Anleger:innen können sich mit einer Stop-Loss-Order ein gutes Stück weit dagegen absichern, dass die Wertpapiere im Depot verkauft werden, bevor ihre Kurse ins Bodenlose stürzen. Und das, ohne das Aktiendepot täglich im Blick zu haben. Dieser Ordertyp eignet sich gut dazu, Verluste bei Aktienverkäufen zu begrenzen und bereits eingefahrene Gewinne zu sichern.

FAQ: Häufige Fragen und Antworten

Wie funktioniert eine Stop-Loss-Order?
Eine Stop-Loss-Order ist ein Auftrag, mit dem Verkaufsverluste bei fallenden Aktienkursen begrenzt und bereits gemachte Gewinne gesichert werden können. Es wird eine Untergrenze festgelegt, die sogenannt Stop-Loss-Marke. Fällt der Kurs einer Aktie auf oder unter diese Marke, wird ein Verkaufsauftrag zum nächsten handelbaren Aktienkurs ausgeführt.
Wann sollte eine Stop-Loss-Order gesetzt werden?
Eine Stop-Loss-Order wird gesetzt, wenn Anleger:innen vermeiden möchten, dass Aktien unterhalb eines Kurses verkauft werden.

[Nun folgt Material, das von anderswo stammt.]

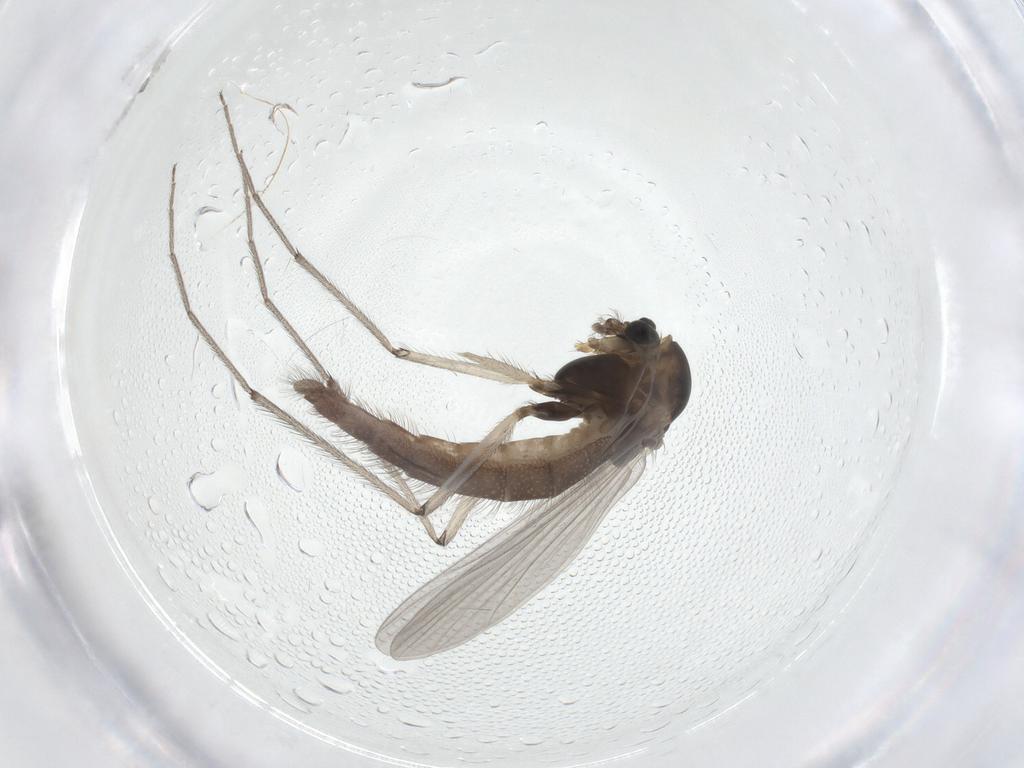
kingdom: Animalia
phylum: Arthropoda
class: Insecta
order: Diptera
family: Chironomidae
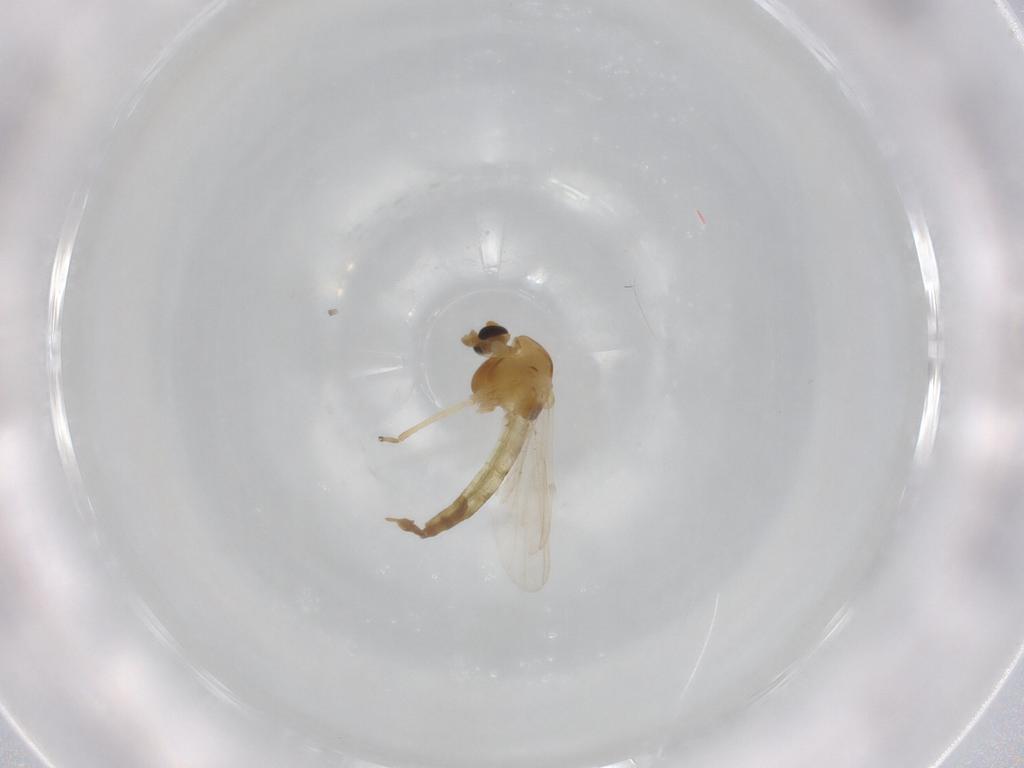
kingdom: Animalia
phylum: Arthropoda
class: Insecta
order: Diptera
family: Chironomidae
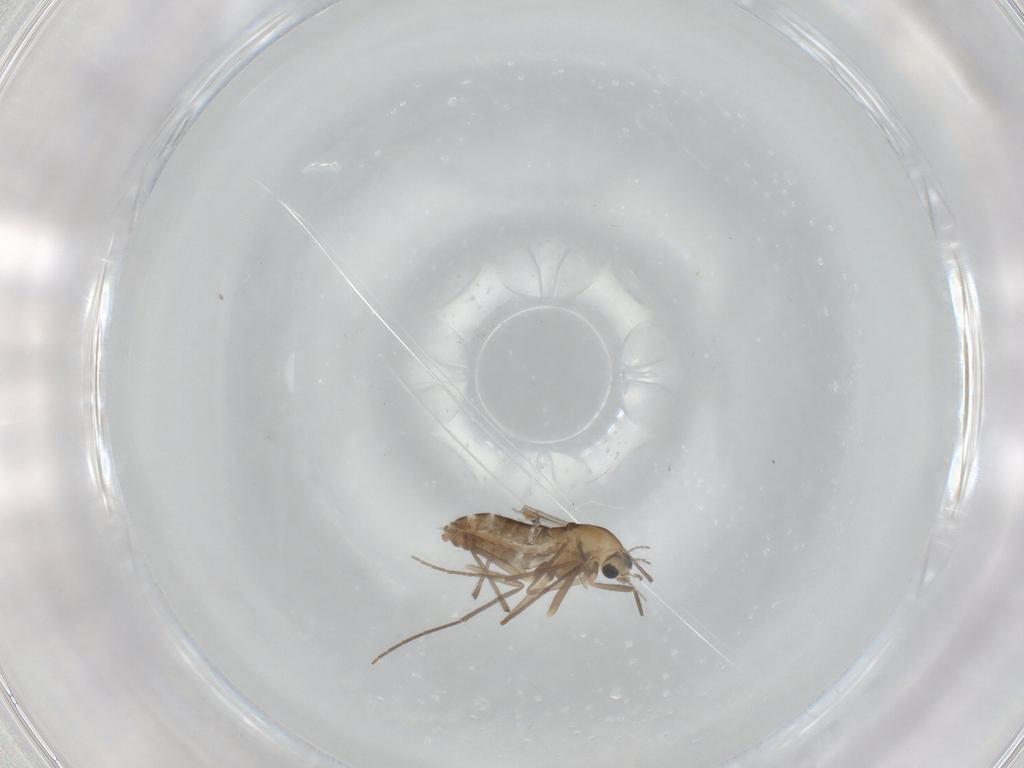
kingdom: Animalia
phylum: Arthropoda
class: Insecta
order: Diptera
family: Chironomidae
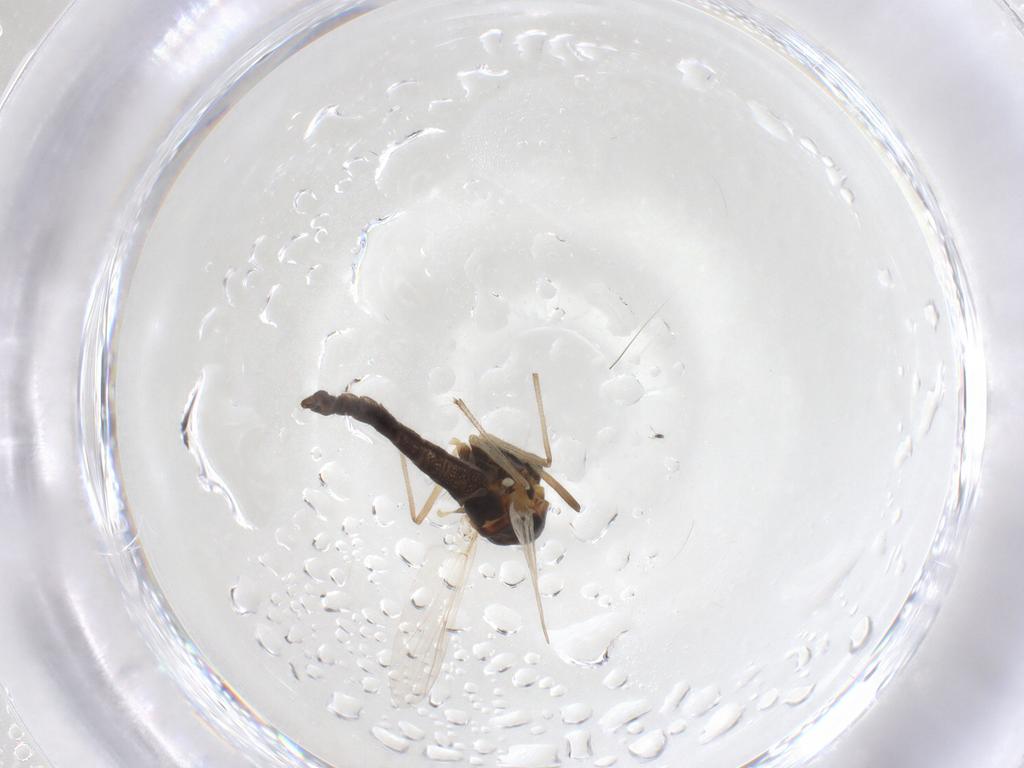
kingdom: Animalia
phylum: Arthropoda
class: Insecta
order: Diptera
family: Chironomidae
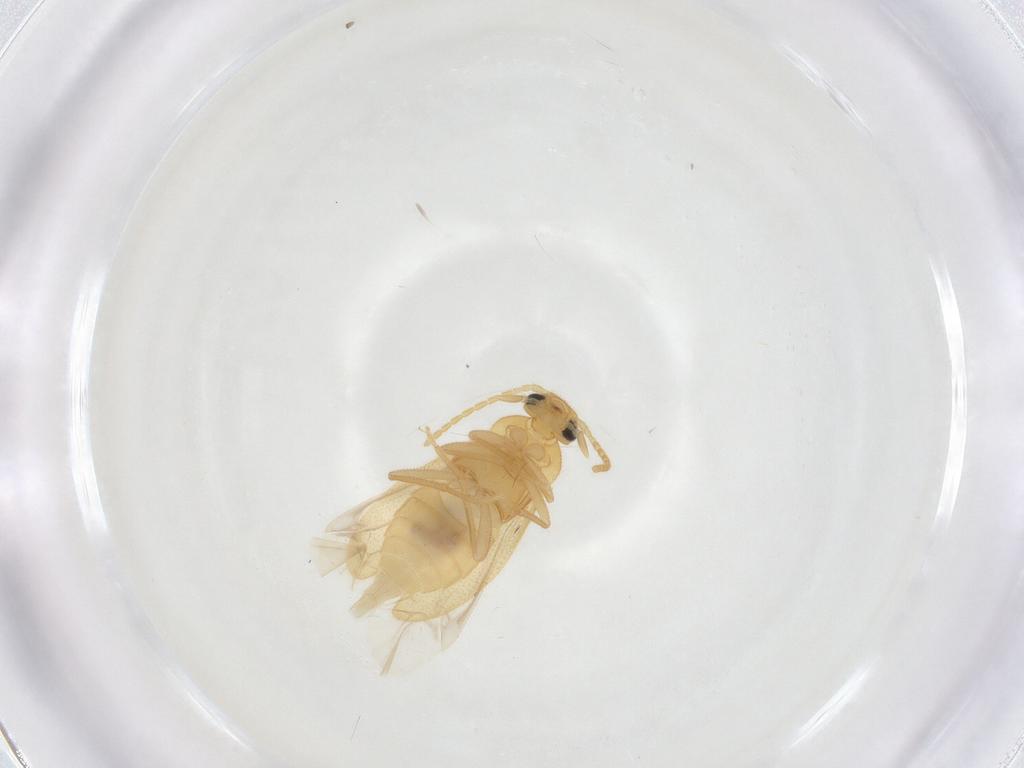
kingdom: Animalia
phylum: Arthropoda
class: Insecta
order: Coleoptera
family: Scraptiidae
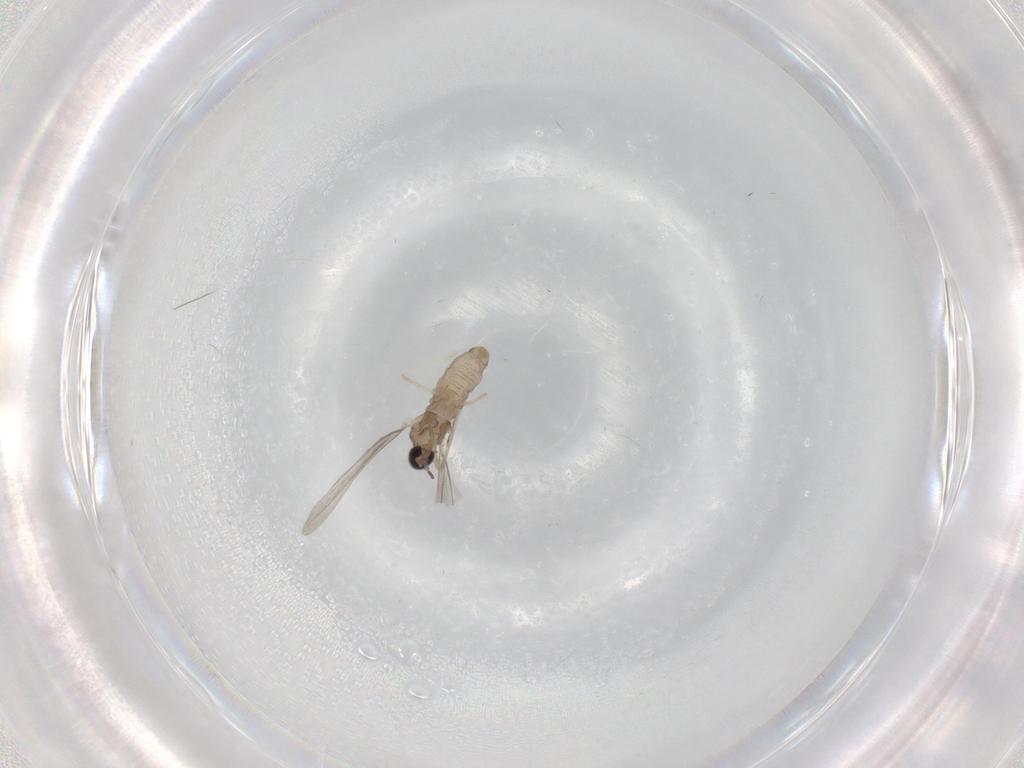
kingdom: Animalia
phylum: Arthropoda
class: Insecta
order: Diptera
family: Cecidomyiidae
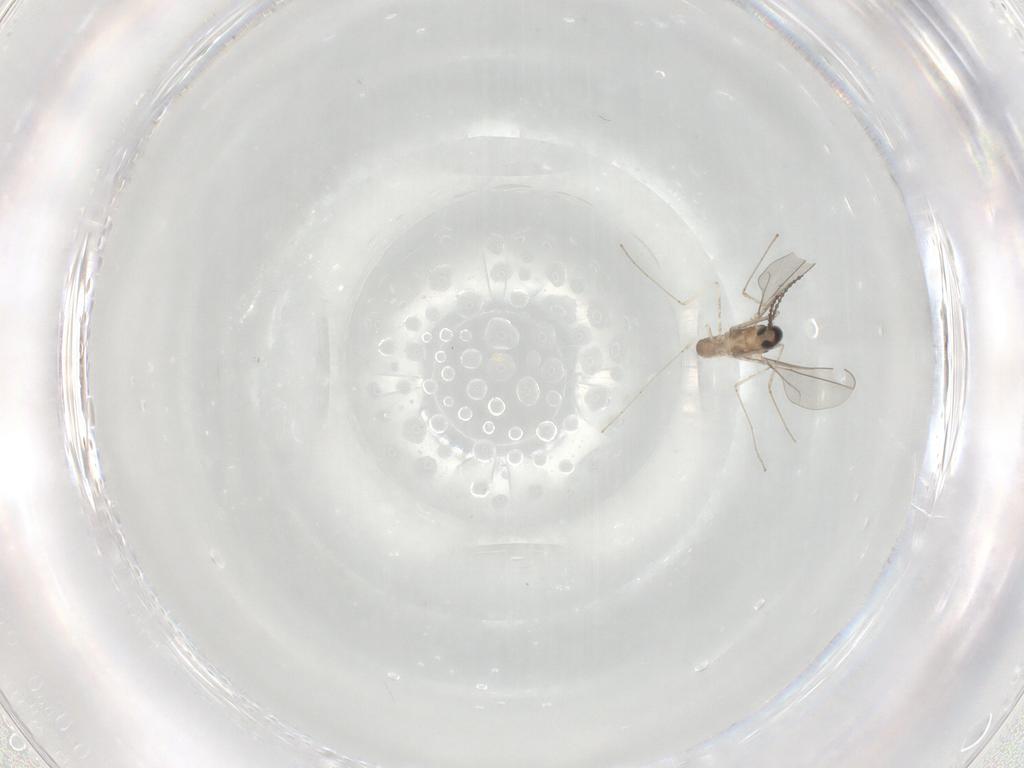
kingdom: Animalia
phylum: Arthropoda
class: Insecta
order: Diptera
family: Cecidomyiidae
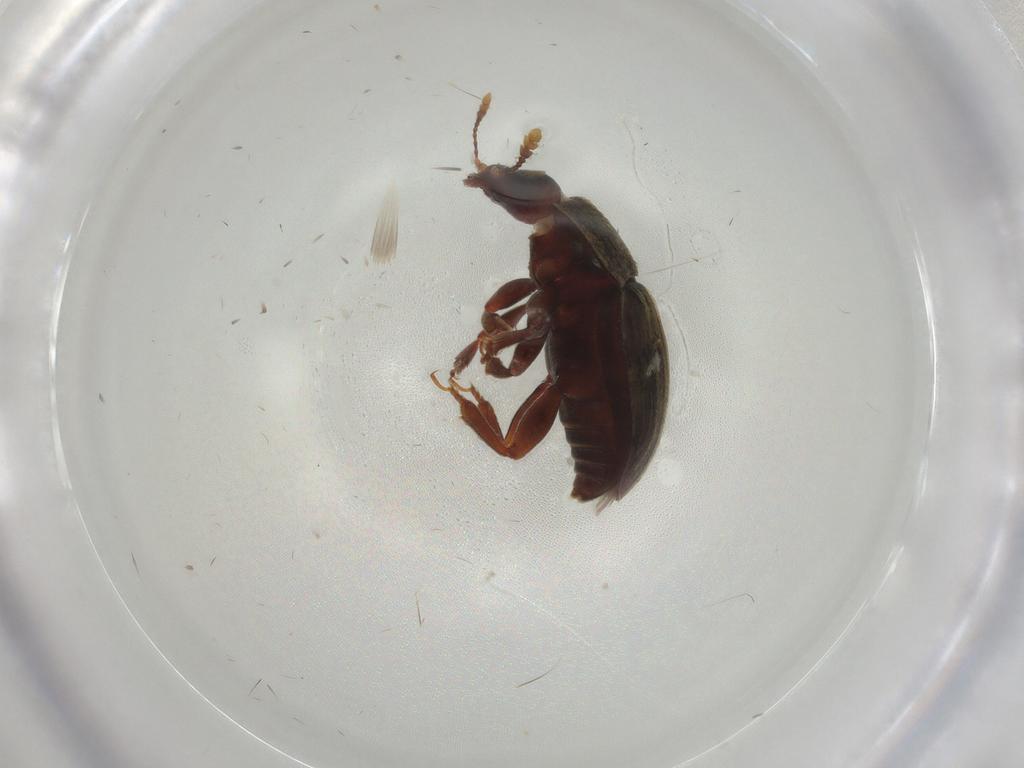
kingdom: Animalia
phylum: Arthropoda
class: Insecta
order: Coleoptera
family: Nitidulidae
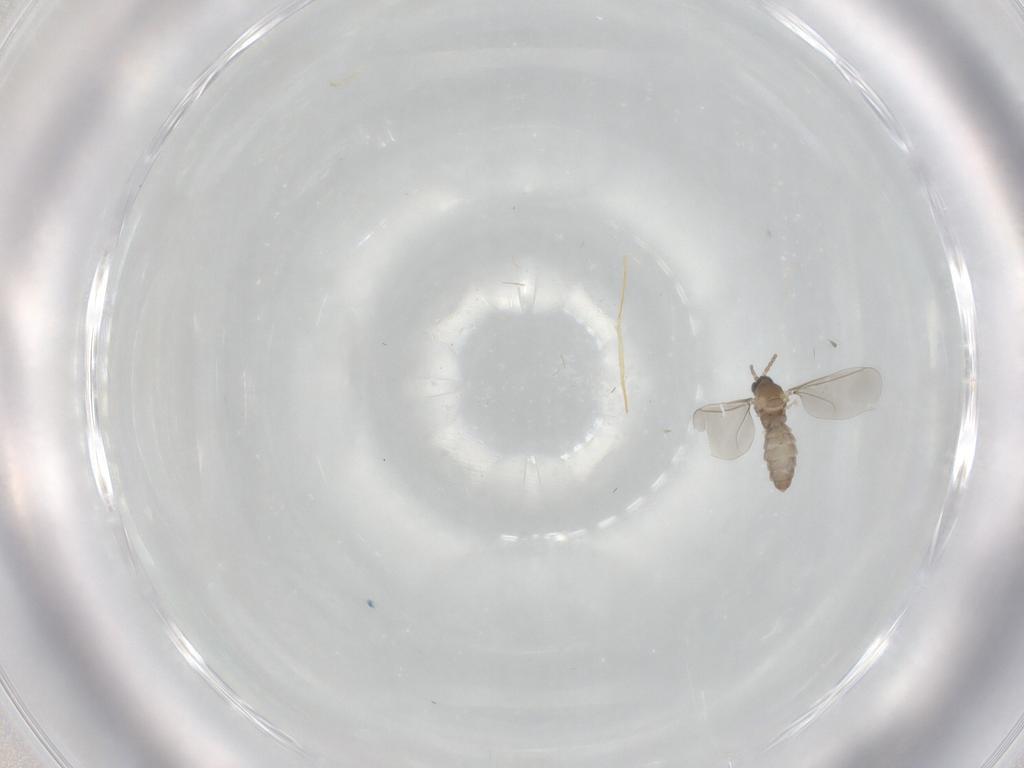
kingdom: Animalia
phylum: Arthropoda
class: Insecta
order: Diptera
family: Cecidomyiidae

Den Aktienkurs, zu dem die Stop-Loss-Order ausgeführt wird, definieren die Anleger:innen im Vorfeld, genauso den Zeitraum, über den die Order gelten soll.
Wie lange ist eine Stop-Loss-Order gültig?
Bei der Gültigkeit einer Stop-Loss-Order wählen die Anleger:innen zwischen tagesaktuell und ultimo. Eine tagesgültige Stop-Loss-Order bleibt so lange offen, bis sie am selben Handelstag ausgeführt wird oder der Börsentag vorbei ist, dann verfällt sie. Eine als ultimo platzierte Order bezieht sich auf den letzten Tag eines frei ausgewählten Monats.